Not that I have any sympathy for Amazon Web Services (I don’t) but it appears to me that they’re going to keep making headlines with sites being blown offline until someone sits down and explains that just because you move your workload into Amazon’s cloud doesn’t mean you get to walk away from DR planning.
Maybe it has to do with cost, people seeing downtime as an acceptable trade off for race to the bottom pricing, maybe it has to do with the fact that a lot of AWS users are software developers and not infrastructure people to whom these thoughts occur naturally and who dream in Visio diagrams & not in code but regardless, it wasn’t like AWS just collapsed. It didn’t.

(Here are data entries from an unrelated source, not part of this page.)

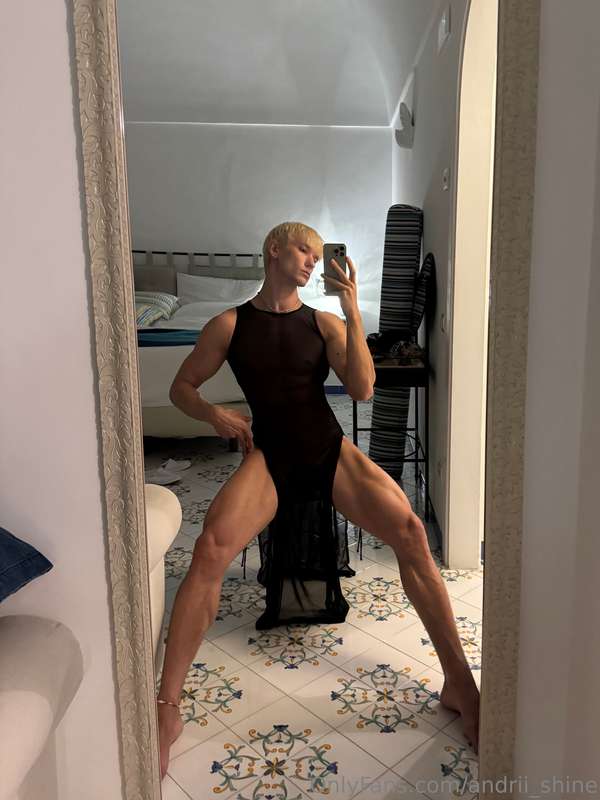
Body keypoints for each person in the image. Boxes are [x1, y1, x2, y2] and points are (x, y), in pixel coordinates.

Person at [156, 222, 480, 778]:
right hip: (271, 457)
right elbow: (180, 388)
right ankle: (167, 705)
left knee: (409, 532)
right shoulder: (229, 324)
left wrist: (351, 307)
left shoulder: (324, 321)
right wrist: (214, 415)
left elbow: (362, 389)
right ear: (275, 249)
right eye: (305, 250)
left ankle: (459, 682)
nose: (312, 260)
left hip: (327, 448)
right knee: (209, 550)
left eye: (316, 253)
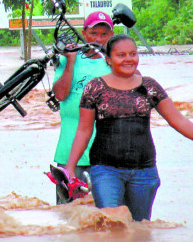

Just one location out of a few did.
If you can’t answer the question “What happens to my workload after what it’s running on at a moment in time goes away for any reason?” then you’re doing a half assed job or have made the decision that it doesn’t matter if it goes away so long as it comes back in a window of time you can live with.
The answer to the question should be either “As this this and this detects the event this this and this mitigates it and we keep running” or it’s “We’re offline until everything comes back.”
I’ve said this already but when you hear about three (10.1 minutes a week), four (1.01 minutes a week ), five (6.05 seconds a week) and six (0.605 seconds a week) nines availability those aren’t things which come free the moment your cloud provider swipes your credit card.
Each nine cost money and the more of them you want the more you’ll pay in your time and your Disaster Recovery planning and engineering effort.